=== ページ抜粋 ===

国勢調査によると、京都市に隣接する滋賀県大津市内から、京都市内への通勤・通学者数は、2005年からの10年間で約6000人増加しています。

大津市では現在も大規模マンション開発が進んでいます。京都市での住宅供給量が改善されない限りは、今後もこの傾向は続くことが予想されます。

現在の都市計画制度では、実態は「同一の都市圏」であっても、異なる都市計画区域同士では、利害調整(税の再配分やインフラ負担、公共施設配置の適正化など)が効かないことも課題の1つです。

本来は国や県が都市計画区域の再編を行うことが望まれますが、そうした動きは少ないのが実情です。

そのため、貴重な市税が滋賀県に流れている状況を改善する狙いが、京都市の新たな施策にはあるとみることができます。

余談ですが、こうした状況は京都に限ったことではなく、神戸市と明石市も、京都市と大津市と同じような関係にあります。

コンパクトシティ計画にも注目

京都市について、もう少し都市計画の視点から補足しておきたいと思います。京都市は2019年3月に「立地適正化計画(京都市持続可能な都市構築プラン)」を策定しています。これは、コンパクトシティの形成を具体的に進める都市再生特別措置法に基づくもので、京都市が政令市の中でも一番乗りでした。

コンパクトシティ計画は、主に人口減少とこれに伴う人口密度低下が進む地方都市において作成されている計画です。具体的には、居住を誘導する区域や都市機能とされる医療や商業、福祉などの機能を誘導する区域を定めるものです。

都市計画の基本的な方針である「都市計画マスタープラン」と並ぶ都市政策の要です。景観規制の緩和も、この計画に基づいて実施されています。

短中期で行政がどういったエリアに対して、どのように土地利用をコントロールしていくのかを把握することができます。不動産投資を行う際の判断基準にもなるでしょう。

=== 提供データ ===

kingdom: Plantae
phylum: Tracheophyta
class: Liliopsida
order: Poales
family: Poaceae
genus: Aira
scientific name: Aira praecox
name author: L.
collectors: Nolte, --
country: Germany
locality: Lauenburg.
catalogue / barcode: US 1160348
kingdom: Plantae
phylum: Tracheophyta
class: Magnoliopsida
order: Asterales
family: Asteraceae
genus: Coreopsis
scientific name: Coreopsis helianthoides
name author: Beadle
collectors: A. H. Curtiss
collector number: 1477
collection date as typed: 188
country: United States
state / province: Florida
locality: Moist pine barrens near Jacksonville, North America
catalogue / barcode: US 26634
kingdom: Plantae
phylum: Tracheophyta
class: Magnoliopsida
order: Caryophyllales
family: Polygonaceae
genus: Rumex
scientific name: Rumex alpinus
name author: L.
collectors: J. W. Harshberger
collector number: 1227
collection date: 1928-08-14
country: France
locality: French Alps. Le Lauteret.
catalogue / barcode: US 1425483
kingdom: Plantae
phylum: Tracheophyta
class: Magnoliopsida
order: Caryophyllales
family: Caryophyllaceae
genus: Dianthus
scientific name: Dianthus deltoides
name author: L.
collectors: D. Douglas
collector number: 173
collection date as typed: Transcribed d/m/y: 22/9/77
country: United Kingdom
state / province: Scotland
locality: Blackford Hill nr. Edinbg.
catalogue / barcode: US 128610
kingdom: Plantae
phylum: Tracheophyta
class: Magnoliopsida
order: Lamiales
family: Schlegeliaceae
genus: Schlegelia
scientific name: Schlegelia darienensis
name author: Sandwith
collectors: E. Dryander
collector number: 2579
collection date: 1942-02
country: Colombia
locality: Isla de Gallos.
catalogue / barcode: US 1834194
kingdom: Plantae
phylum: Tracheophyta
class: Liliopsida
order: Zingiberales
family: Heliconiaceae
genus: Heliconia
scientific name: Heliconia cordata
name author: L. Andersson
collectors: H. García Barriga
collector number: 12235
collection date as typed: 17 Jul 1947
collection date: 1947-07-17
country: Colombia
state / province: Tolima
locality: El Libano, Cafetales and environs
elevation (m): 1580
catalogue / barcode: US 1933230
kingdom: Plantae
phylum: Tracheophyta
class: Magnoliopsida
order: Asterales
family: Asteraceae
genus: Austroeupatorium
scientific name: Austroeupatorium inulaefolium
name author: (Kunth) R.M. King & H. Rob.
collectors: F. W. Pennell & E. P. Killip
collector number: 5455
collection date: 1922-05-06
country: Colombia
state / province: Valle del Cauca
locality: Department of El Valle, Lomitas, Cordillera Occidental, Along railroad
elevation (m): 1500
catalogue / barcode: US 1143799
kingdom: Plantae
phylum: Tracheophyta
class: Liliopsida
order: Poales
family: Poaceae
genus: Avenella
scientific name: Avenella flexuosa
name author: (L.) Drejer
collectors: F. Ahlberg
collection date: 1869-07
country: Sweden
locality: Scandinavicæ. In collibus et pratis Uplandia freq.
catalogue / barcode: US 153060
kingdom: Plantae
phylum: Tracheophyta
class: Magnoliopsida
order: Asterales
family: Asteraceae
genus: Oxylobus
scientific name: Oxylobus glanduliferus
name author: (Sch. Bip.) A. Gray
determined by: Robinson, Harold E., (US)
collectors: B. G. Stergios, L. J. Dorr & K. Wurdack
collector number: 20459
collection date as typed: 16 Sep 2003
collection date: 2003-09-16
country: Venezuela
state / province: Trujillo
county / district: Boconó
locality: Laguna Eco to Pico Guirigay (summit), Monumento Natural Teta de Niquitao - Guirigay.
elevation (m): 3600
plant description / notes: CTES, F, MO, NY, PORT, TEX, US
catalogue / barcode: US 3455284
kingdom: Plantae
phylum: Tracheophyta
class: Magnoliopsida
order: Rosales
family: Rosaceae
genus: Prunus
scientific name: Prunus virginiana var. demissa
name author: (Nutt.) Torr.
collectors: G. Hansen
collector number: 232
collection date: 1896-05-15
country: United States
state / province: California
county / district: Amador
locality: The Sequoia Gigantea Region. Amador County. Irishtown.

===

課題: 上のページ抜粋を、一字も変えずに全文もう一度書き出してください。

課題の結果:
国勢調査によると、京都市に隣接する滋賀県大津市内から、京都市内への通勤・通学者数は、2005年からの10年間で約6000人増加しています。

大津市では現在も大規模マンション開発が進んでいます。京都市での住宅供給量が改善されない限りは、今後もこの傾向は続くことが予想されます。

現在の都市計画制度では、実態は「同一の都市圏」であっても、異なる都市計画区域同士では、利害調整(税の再配分やインフラ負担、公共施設配置の適正化など)が効かないことも課題の1つです。

本来は国や県が都市計画区域の再編を行うことが望まれますが、そうした動きは少ないのが実情です。

そのため、貴重な市税が滋賀県に流れている状況を改善する狙いが、京都市の新たな施策にはあるとみることができます。

余談ですが、こうした状況は京都に限ったことではなく、神戸市と明石市も、京都市と大津市と同じような関係にあります。

コンパクトシティ計画にも注目

京都市について、もう少し都市計画の視点から補足しておきたいと思います。京都市は2019年3月に「立地適正化計画(京都市持続可能な都市構築プラン)」を策定しています。これは、コンパクトシティの形成を具体的に進める都市再生特別措置法に基づくもので、京都市が政令市の中でも一番乗りでした。

コンパクトシティ計画は、主に人口減少とこれに伴う人口密度低下が進む地方都市において作成されている計画です。具体的には、居住を誘導する区域や都市機能とされる医療や商業、福祉などの機能を誘導する区域を定めるものです。

都市計画の基本的な方針である「都市計画マスタープラン」と並ぶ都市政策の要です。景観規制の緩和も、この計画に基づいて実施されています。

短中期で行政がどういったエリアに対して、どのように土地利用をコントロールしていくのかを把握することができます。不動産投資を行う際の判断基準にもなるでしょう。